Owen on software

Stream Processing Backpressure Smackdown

30 September 2019 - Comments

… featuring Apache Storm, Apache Spark and Apache Flink.

In this series, we are going to put the top stream processing engines through their paces, and make them beg for mercy at the hands of a backpressure assault course.

Why the smackdown?

A few months ago a ‘thought-leader’ in the industry made a fairly blanket statement during Q&A at the end of a conference talk. It went something along the lines of:

Storm is a first-generation streaming engine, it’s been superceded by 2nd generation engines like Spark and Flink, and you should not consider it for new projects.

I was like:

Say whaaat?!!

It just really annoyed me, as I have production experience with both Storm and Spark, so I know that even today there are capabilities Storm has that Spark does not. For me, it is frustrating to hear such blanket statements from people who are so experienced. These sort of statements feed the fad-driven technology selection in our industry.

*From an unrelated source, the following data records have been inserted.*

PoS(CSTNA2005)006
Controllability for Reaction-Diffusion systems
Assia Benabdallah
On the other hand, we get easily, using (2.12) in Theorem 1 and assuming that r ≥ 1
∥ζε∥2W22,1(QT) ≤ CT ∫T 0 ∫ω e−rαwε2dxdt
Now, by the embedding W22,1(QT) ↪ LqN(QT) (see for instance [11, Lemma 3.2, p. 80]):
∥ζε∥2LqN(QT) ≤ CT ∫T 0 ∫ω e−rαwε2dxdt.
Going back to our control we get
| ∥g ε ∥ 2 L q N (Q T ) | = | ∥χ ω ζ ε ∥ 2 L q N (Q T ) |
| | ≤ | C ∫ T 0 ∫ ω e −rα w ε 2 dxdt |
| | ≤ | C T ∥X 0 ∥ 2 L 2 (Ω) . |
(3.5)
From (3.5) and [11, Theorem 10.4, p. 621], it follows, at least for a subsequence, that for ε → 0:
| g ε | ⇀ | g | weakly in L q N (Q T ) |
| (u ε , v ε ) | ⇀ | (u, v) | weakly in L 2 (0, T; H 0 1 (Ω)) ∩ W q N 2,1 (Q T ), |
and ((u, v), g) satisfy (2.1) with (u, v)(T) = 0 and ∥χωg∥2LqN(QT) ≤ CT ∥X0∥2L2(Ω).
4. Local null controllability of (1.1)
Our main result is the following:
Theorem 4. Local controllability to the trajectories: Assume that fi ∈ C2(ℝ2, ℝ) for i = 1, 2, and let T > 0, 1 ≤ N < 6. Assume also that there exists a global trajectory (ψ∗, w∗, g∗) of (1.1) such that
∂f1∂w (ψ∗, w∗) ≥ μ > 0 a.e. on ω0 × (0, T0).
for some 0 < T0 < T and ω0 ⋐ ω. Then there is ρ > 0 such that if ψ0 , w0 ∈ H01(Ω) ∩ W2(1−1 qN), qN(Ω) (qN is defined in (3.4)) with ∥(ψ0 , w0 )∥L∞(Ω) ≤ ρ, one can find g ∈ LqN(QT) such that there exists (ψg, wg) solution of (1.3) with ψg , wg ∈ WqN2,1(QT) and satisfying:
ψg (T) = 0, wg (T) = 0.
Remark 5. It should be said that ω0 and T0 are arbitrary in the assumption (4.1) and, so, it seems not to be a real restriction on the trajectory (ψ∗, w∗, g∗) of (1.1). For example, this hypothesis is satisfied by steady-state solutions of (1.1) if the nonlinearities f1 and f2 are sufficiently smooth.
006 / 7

Rather than just take to Twitter to rage about it, I thought I would attempt some constructive input in this space, and do some comparisons between the most popular stream processing platforms; contributing some data rather than rhetoric.

This is how the backpressure smackdown came to be.

The contenders

The three contenders in our smackdown are going to be: Storm, Spark and Flink.

So what about X? Why wasn’t it included? There are a few notable omissions, driven by the following reasoning:

  1. I only wanted to include stream processing engines/platforms, and not libraries, which excludes Kafka Streams. The reason being that I wanted an apples and apples comparison. Plus, I think it is easy to underestimate the value of the additional features of these platforms and the effort required to replicate them.
  2. Other possible candidates like Samza and Heron seem to have limited use outside of the companies that created them - although this is a hard thing to quantify and is up for debate.

That said, if I get more time I might do a round #2 at some point, and cast the net a little wider. Who knows.

The caveats

  • This is not a benchmark - we are not looking to compare raw speed between the engines.
  • This is was performed on my laptop1 - so not distributed and missing certain factors like network I/O, etc. However, I think we will see that we are still able to exercise the engines sufficiently.

All the code will be available on Github, so you will be able to run these yourself and see if your results tally with mine.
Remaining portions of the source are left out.